- [INPUT]:
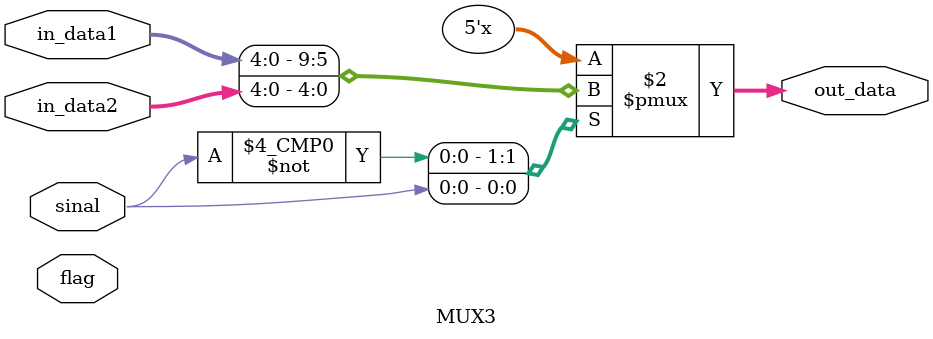
<source format=v>
module MUX3(flag, sinal, in_data1, in_data2, out_data);

parameter                    data_bits = 4;
// input                        clk;
input                        sinal;
input 						 flag;
input    [data_bits:0]       in_data1;
input    [data_bits:0]       in_data2;
output   [data_bits:0]       out_data;
reg      [data_bits:0]       out_data;

always @(flag)
begin
    case (sinal)
        2'b00    : out_data = in_data1;
        2'b01    : out_data = in_data2;
        default  : out_data = 5'd31;
    endcase
end

endmodule
</source>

- [PROBLEM STATEMENT]: All of the lines above that carry the string "flag" need to be found and copied.

- [ANSWER BOX]:
module MUX3(flag, sinal, in_data1, in_data2, out_data);
input 						 flag;
always @(flag)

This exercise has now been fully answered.